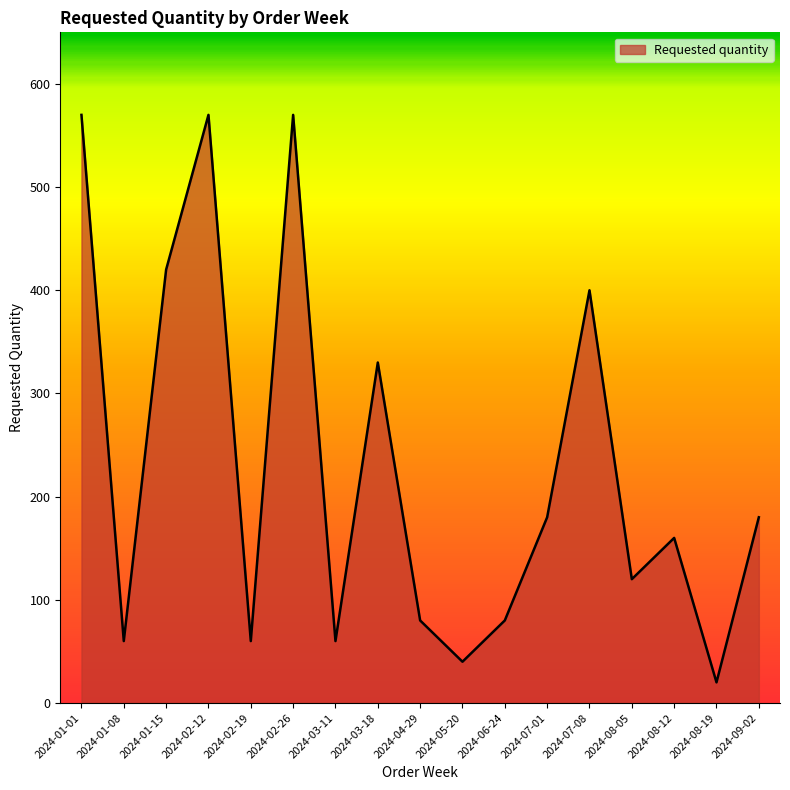

What is the sum of the values at 2024-07-01 and 2024-02-12?

750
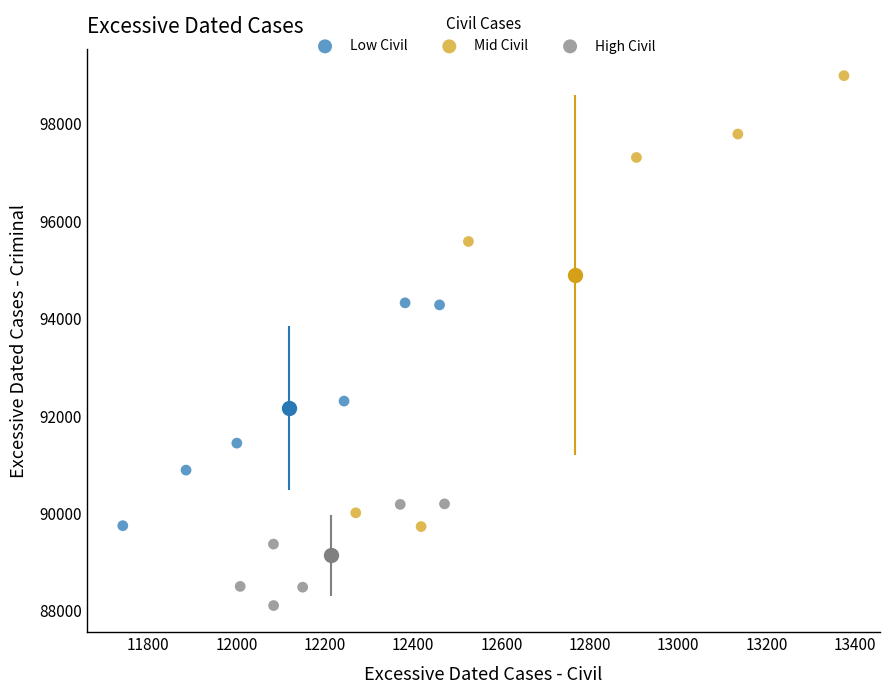

Which series has the largest Y range (max minus min)?

Mid Civil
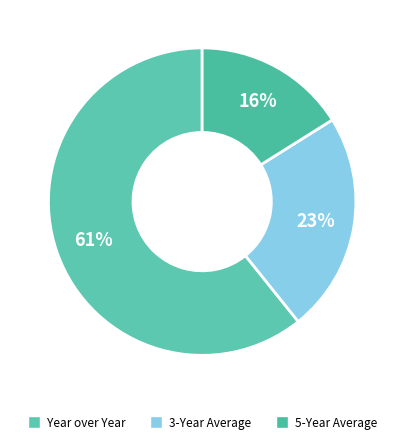

The Year over Year slice represents 61% of the pie. True or false?

True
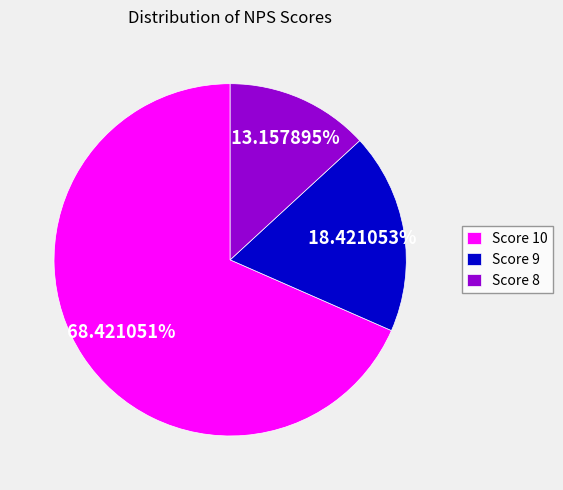

Rank the categories by value from highest to lowest.

Score 10, Score 9, Score 8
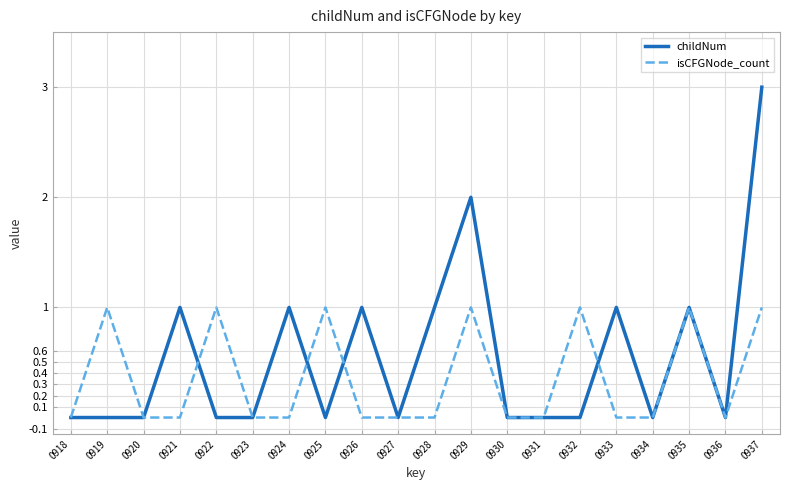

What is the sum of the isCFGNode_count values at 0919 and 0936?

1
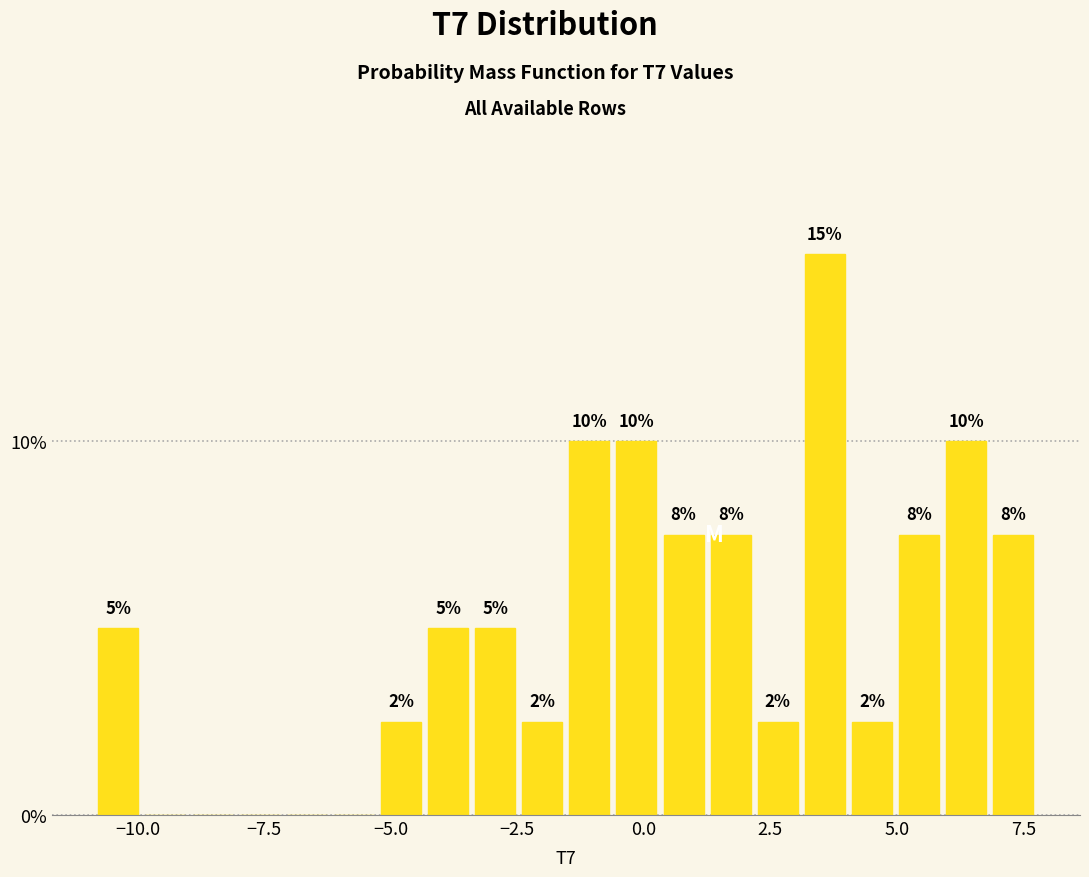

Around what value on the x-axis is the tallest bar? Give the approximate position of its centre, as read against the axis.

3.5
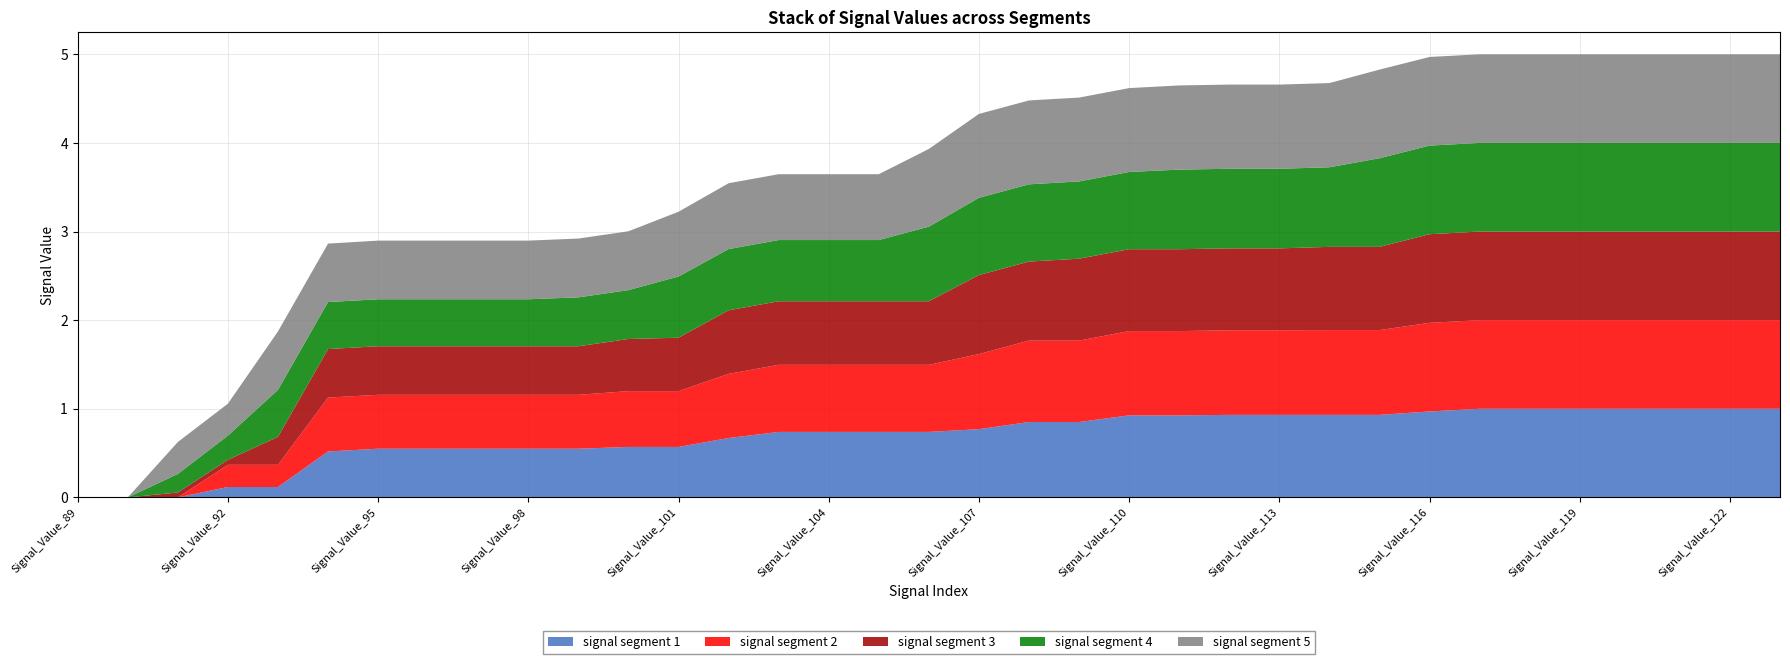

Reading left to right, transcribe all the data shown in this chart.

signal segment 1: 0.0	0.0	0.0	0.1	0.1	0.5	0.5	0.5	0.5	0.5	0.5	0.6	0.6	0.7	0.7	0.7	0.7	0.7	0.8	0.9	0.9	0.9	0.9	0.9	0.9	0.9	0.9	1.0	1.0	1.0	1.0	1.0	1.0	1.0	1.0
signal segment 2: 0.0	0.0	0.0	0.3	0.3	0.6	0.6	0.6	0.6	0.6	0.6	0.6	0.6	0.7	0.8	0.8	0.8	0.8	0.8	0.9	0.9	1.0	1.0	1.0	1.0	1.0	1.0	1.0	1.0	1.0	1.0	1.0	1.0	1.0	1.0
signal segment 3: 0.0	0.0	0.1	0.1	0.3	0.5	0.5	0.5	0.5	0.5	0.5	0.6	0.6	0.7	0.7	0.7	0.7	0.7	0.9	0.9	0.9	0.9	0.9	0.9	0.9	0.9	0.9	1.0	1.0	1.0	1.0	1.0	1.0	1.0	1.0
signal segment 4: 0.0	0.0	0.2	0.3	0.5	0.5	0.5	0.5	0.5	0.5	0.6	0.6	0.7	0.7	0.7	0.7	0.7	0.8	0.9	0.9	0.9	0.9	0.9	0.9	0.9	0.9	1.0	1.0	1.0	1.0	1.0	1.0	1.0	1.0	1.0
signal segment 5: 0.0	0.0	0.4	0.4	0.7	0.7	0.7	0.7	0.7	0.7	0.7	0.7	0.7	0.7	0.7	0.7	0.7	0.9	0.9	0.9	0.9	0.9	1.0	1.0	1.0	1.0	1.0	1.0	1.0	1.0	1.0	1.0	1.0	1.0	1.0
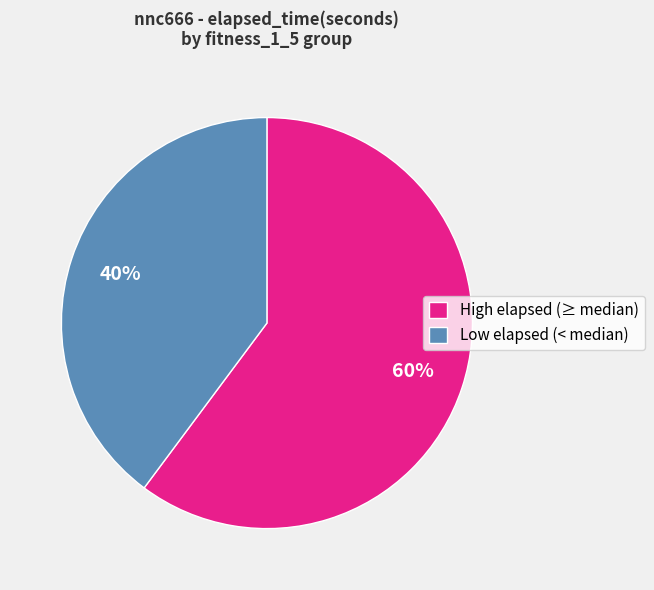

What percentage is the High elapsed (≥ median) slice, to the nearest percent?

60%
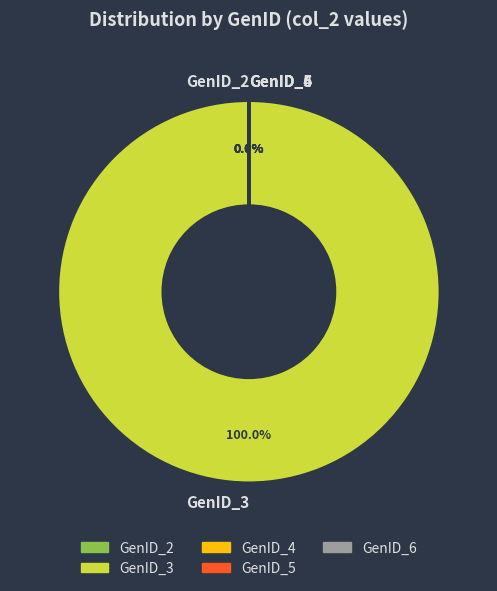

What portion of the pie excludes GenID_5?

100.0%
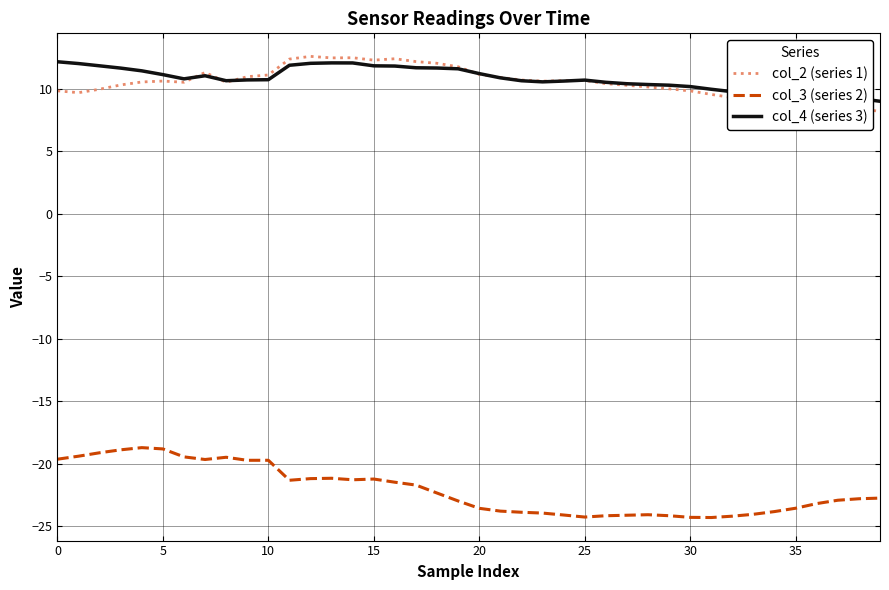

In col_4 (series 3), how many points are higher than both neighbors (excluding endpoints)?

4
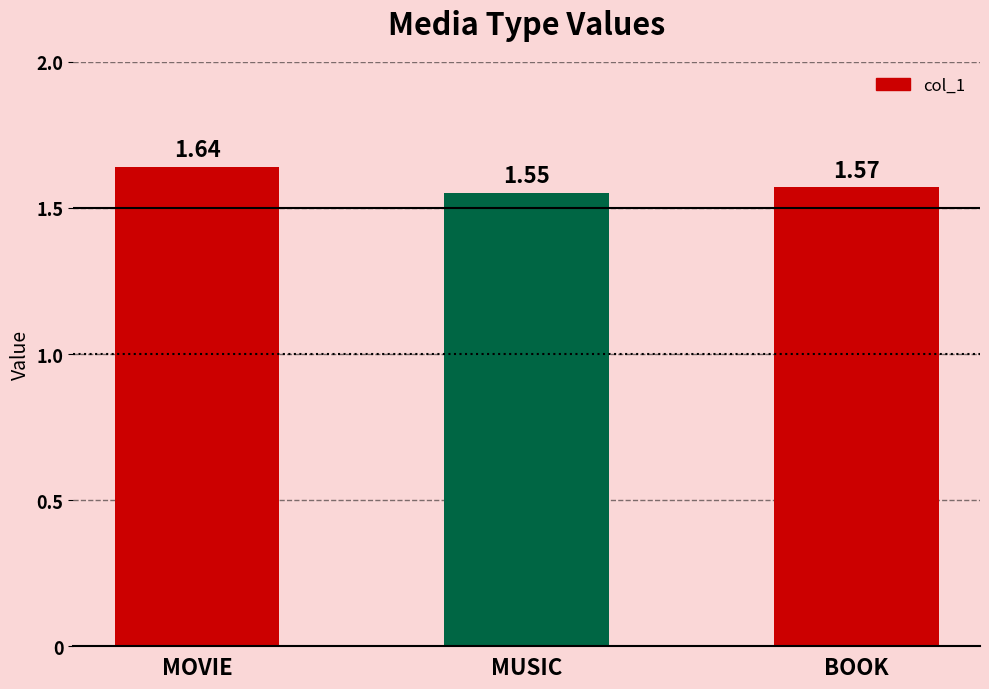

What is the difference between the maximum and minimum values?

0.1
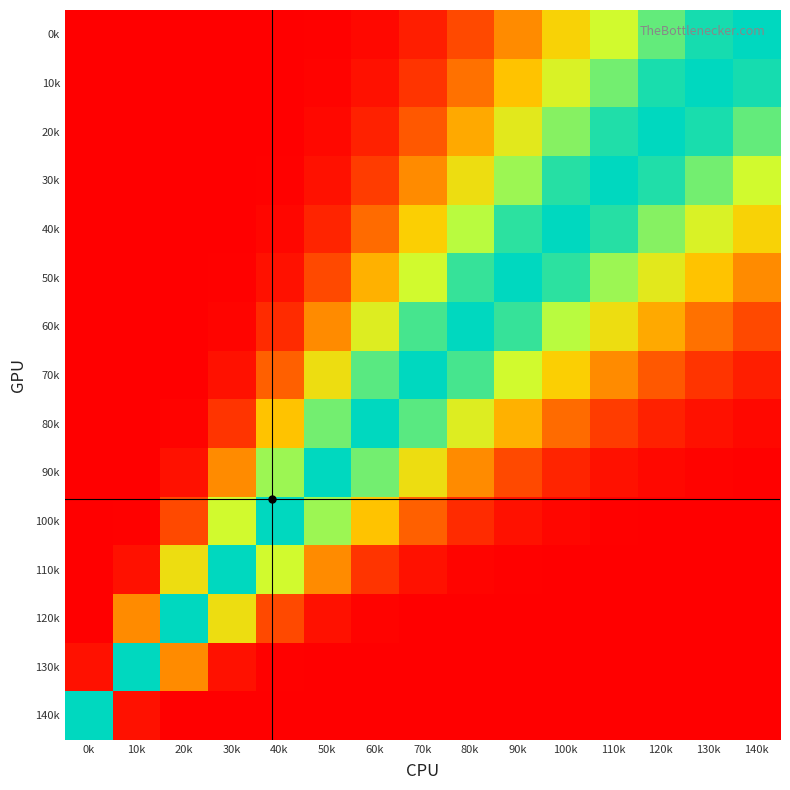

At how many categories does at least one series exceed 0?

15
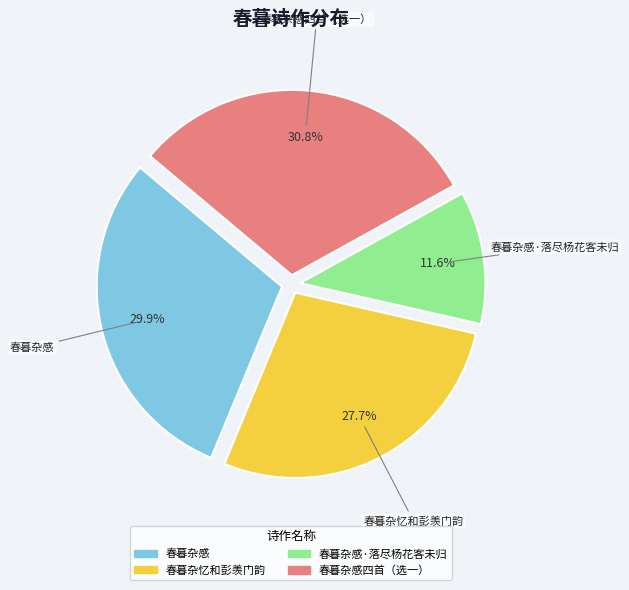

Is there any slice that represents more than half of the pie?

No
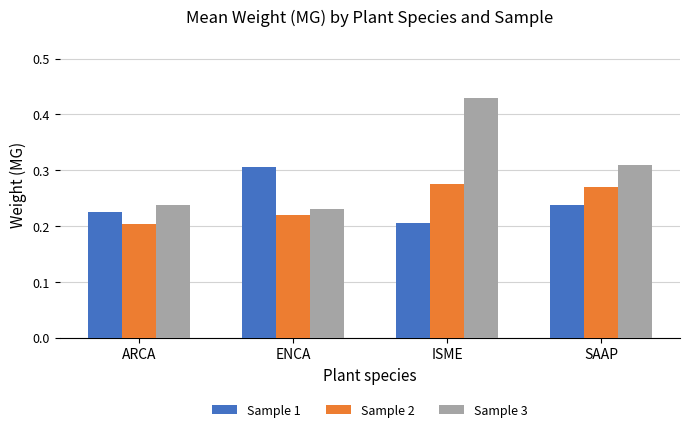

What are all the series names shown in the legend?

Sample 1, Sample 2, Sample 3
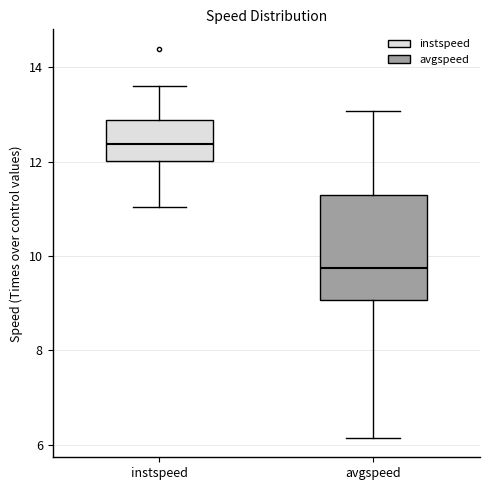

Where is the upper edge of the box for instspeed on the y-axis? The values are not printed on the chart, so give them approximately, as read against the axis.

12.8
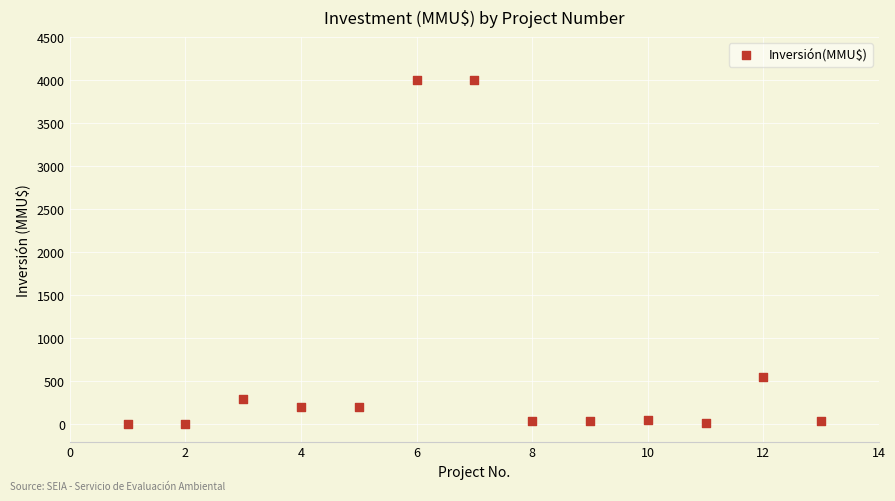

What Y value in the scatter plot is closest to 2001?

550.0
---+---
*The task*
Return each line from the items above that contains the string "True". Only case-sensitive matches count.

*Response*
The Year over Year slice represents 61% of the pie. True or false?
True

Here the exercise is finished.